【+3】コロコロ

幼い子どもが体験した怪異であるが、実に希少でなおかつほのぼのとした印象が強く、まさに“現代民話”と言ってもあながちおかしくないような話である。
出てきたものが“直径50cm”の丸い形をした品物ばかり、それがコロコロと目の前を通り過ぎるだけの怪異であるから、非常に微笑ましいという印象しか残らない。
本当は大きさが全く異なるものがほぼ同じサイズになって現れるところが実にとぼけた味わいであり、狐狸の類によるまやかしを彷彿とさせる内容であると考えられる。
とにかく“怪異”という言葉が少し重すぎるのではないかと思ってしまうほど、愛くるしい場面がイメージできるのである。
そこへ来てカレーが盛られた皿が縦になって転がって来るという、それこそ呆気にとられるようなインパクトのあるものが登場する。

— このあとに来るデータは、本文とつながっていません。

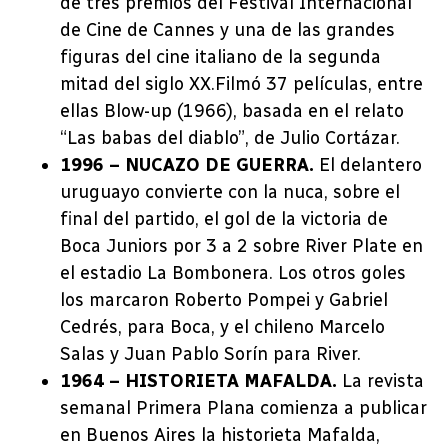
de tres premios del Festival Internacional
de Cine de Cannes y una de las grandes
figuras del cine italiano de la segunda
mitad del siglo XX.Filmó 37 películas, entre
ellas Blow-up (1966), basada en el relato
“Las babas del diablo”, de Julio Cortázar.
1996 – NUCAZO DE GUERRA.
El delantero
uruguayo convierte con la nuca, sobre el
final del partido, el gol de la victoria de
Boca Juniors por 3 a 2 sobre River Plate en
el estadio La Bombonera. Los otros goles
los marcaron Roberto Pompei y Gabriel
Cedrés, para Boca, y el chileno Marcelo
Salas y Juan Pablo Sorín para River.
1964 – HISTORIETA MAFALDA.
La revista
semanal Primera Plana comienza a publicar
en Buenos Aires la historieta Mafalda,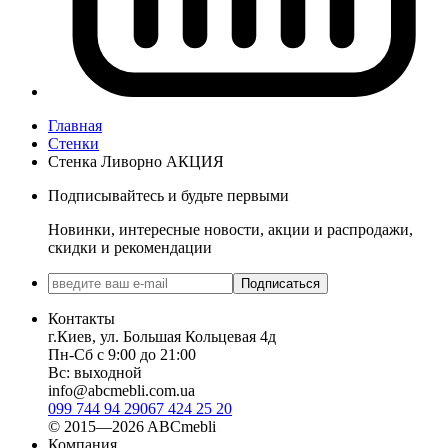
Главная
Стенки
Стенка Ливорно АКЦИЯ
Подписывайтесь и будьте первыми
Новинки, интересные новости, акции и распродажи,
скидки и рекомендации
Подписаться
Контакты
г.Киев, ул. Большая Кольцевая 4д
Пн-Сб с 9:00 до 21:00
Вс: выходной
info@abcmebli.com.ua
099 744 94 29
067 424 25 20
© 2015—2026 ABCmebli
Компания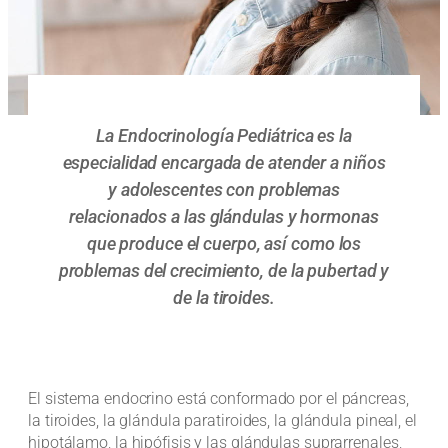
La Endocrinología Pediátrica es la
especialidad encargada de atender a niños
y adolescentes con problemas
relacionados a las glándulas y hormonas
que produce el cuerpo, así como los
problemas del crecimiento, de la pubertad y
de la tiroides.
El sistema endocrino está conformado por el páncreas,
la tiroides, la glándula paratiroides, la glándula pineal, el
hipotálamo, la hipófisis y las glándulas suprarrenales,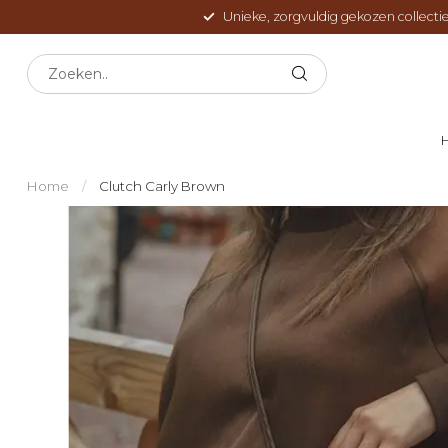
Unieke, zorgvuldig gekozen collectie
Home
/
Clutch Carly Brown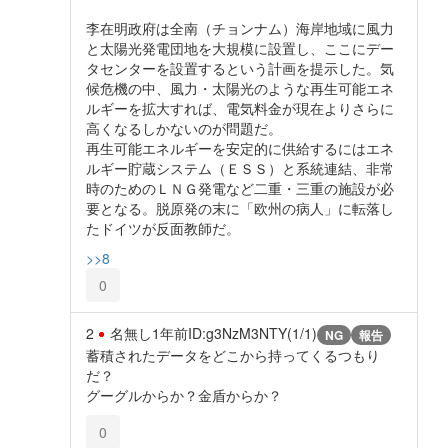
李在明政府は全南（チョンナム）海岸地域に風力
と太陽光発電団地を大規模に設置し、ここにデー
タセンターを設置するという計画を提示した。気
候危機の中、風力・太陽光のような再生可能エネ
ルギーを拡大すれば、電気料金が現在よりさらに
高くなるしかないのが問題だ。
再生可能エネルギーを安定的に供給するにはエネ
ルギー貯蔵システム（ＥＳＳ）と系統連結、非常
時のためのＬＮＧ発電など二重・三重の施設が必
要となる。脱原発の末に「欧州の病人」に転落し
たドイツが反面教師だ。
>>8
0
2
名無し
1年前
ID:g3NzM3NTY(1/1)
NG
報告
蓄積されたデータをどこから持ってくるつもり
だ？
グーグルからか？金盾からか？
0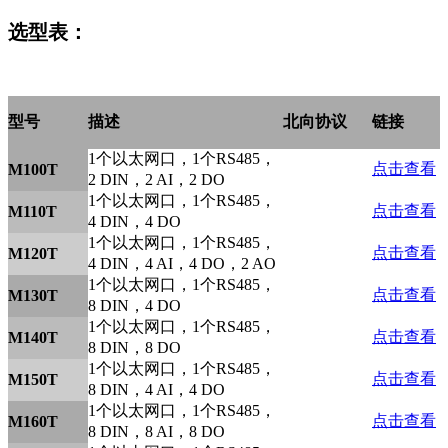
选型表：
型号
描述
北向协议
链接
1个以太网口，1个RS485，
点击查看
M100T
2 DIN，2 AI，2 DO
1个以太网口，1个RS485，
点击查看
M110T
4 DIN，4 DO
1个以太网口，1个RS485，
点击查看
M120T
4 DIN，4 AI，4 DO，2 AO
1个以太网口，1个RS485，
点击查看
M130T
8 DIN，4 DO
1个以太网口，1个RS485，
点击查看
M140T
8 DIN，8 DO
1个以太网口，1个RS485，
点击查看
M150T
8 DIN，4 AI，4 DO
1个以太网口，1个RS485，
点击查看
M160T
8 DIN，8 AI，8 DO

まさに奇想天外しか言いようがない展開ぶりなのである。
しかし、仮にそこで終わっていたならば、おそらくそれほど高い評価は出来なかったのであるが、ここからただの目撃談が希少な体験談に変貌する。
体験者がカレーに手を突っ込んで、その熱さに思わず泣き叫んだこと。
そして手を泥まみれにしているところを母親が目撃、さらにカレーの匂いがすることを祖母が指摘する。
体験者の幻覚であるかもしれないという疑念をきれいに振り払うだけの、客観的な証言が話の展開の中で提示されるのである。
この部分があるからこそ、この怪異は信憑性を獲得しているのであり、その希少性をさらに高いものにもしていると言っていいだろう。
小粒な不思議譚としては出色の出来であり、素晴らしいの一言に尽きると思う。